BCY LifeSciences Inc. and Pipex Therapeutics, Inc. Announce Proposed Business Combination Structure

20-Feb-2006

BCY LifeSciences Inc., which announced earlier that it had entered into a letter of intent with Pipex Therapeutics, Inc., has completed discussions on the proposed terms of the business combination (the "Business Combination") as set forth in a new letter of intent dated January 19, 2006 (the "Letter of Intent") and announced the proposed structure of the Business Combination.

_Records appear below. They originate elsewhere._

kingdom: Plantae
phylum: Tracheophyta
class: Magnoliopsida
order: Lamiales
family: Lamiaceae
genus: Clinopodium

The Letter of Intent acknowledges that the precise structure of the Business Combination is presently being reviewed with a view to providing the most efficient structure for the shareholders of both BCY and Pipex. The Letter of Intent provides for the following:

Immediately upon completion of the Business Combination, holders of common shares of Pipex and holders of common shares of BCY will hold common shares of the continuing entity in the ratio of 15.625:1 (subject to upward adjustment if Pipex's pre-closing cash position is above CDN$6.0 million). BCY shall undertake a share consolidation between 60:1 and 75:1 to facilitate the proposed ratio illustrated above. Immediately upon completion of the Business Combination, the board of directors of BCY shall consist of a majority of nominees of Pipex with three nominees from BCY's current board. The exchange of the BCY shares for the Continuing Entity shares shall be on a tax-free basis to shareholders of BCY and Pipex.

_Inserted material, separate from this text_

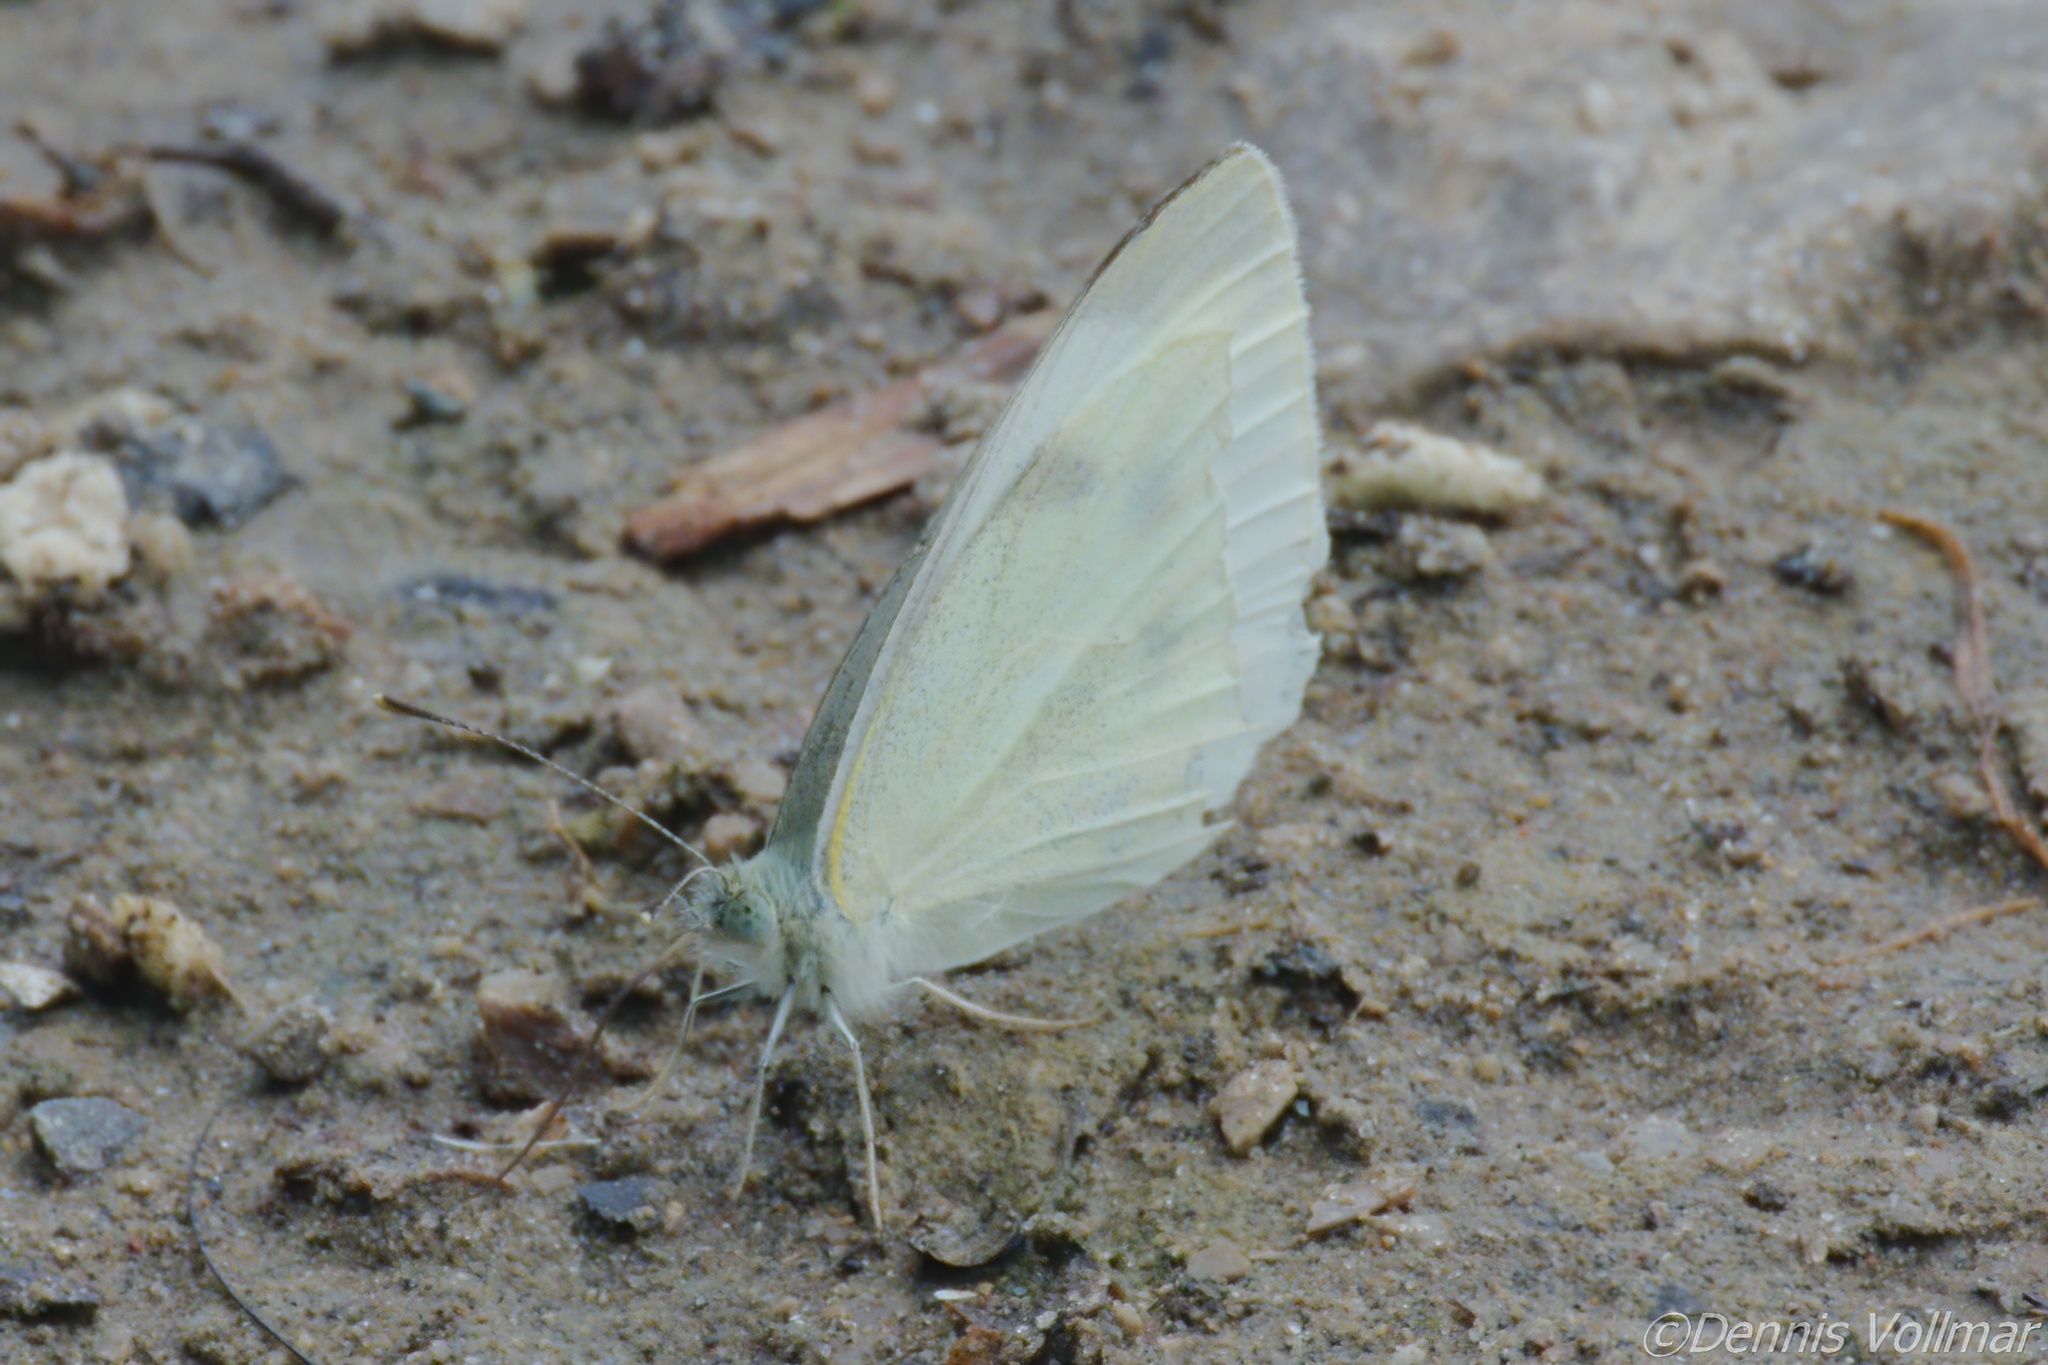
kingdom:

Completion of the Business Combination depends on several conditions.

The names and backgrounds of persons who will be principals of the Continuing Entity subsequent to completion of the Business Combination are as follows: Steve Kanzer, President & CEO, Pipex; Lorne Meikle, President & CEO, BCY; and Nicholas Stergis, Chief Operating Officer, Pipex.

Following the completion of the Business Combination, the Continuing Entity will have two new late-stage drug candidates, a worldwide portfolio of issued patents and patent applications, and will continue to be eligible to receive milestone payments and future royalties for DCF 987, licensed to ALIGN Pharmaceuticals, Inc. in 2005. The Continuing Entity will also retain the name Pipex Therapeutics, Inc.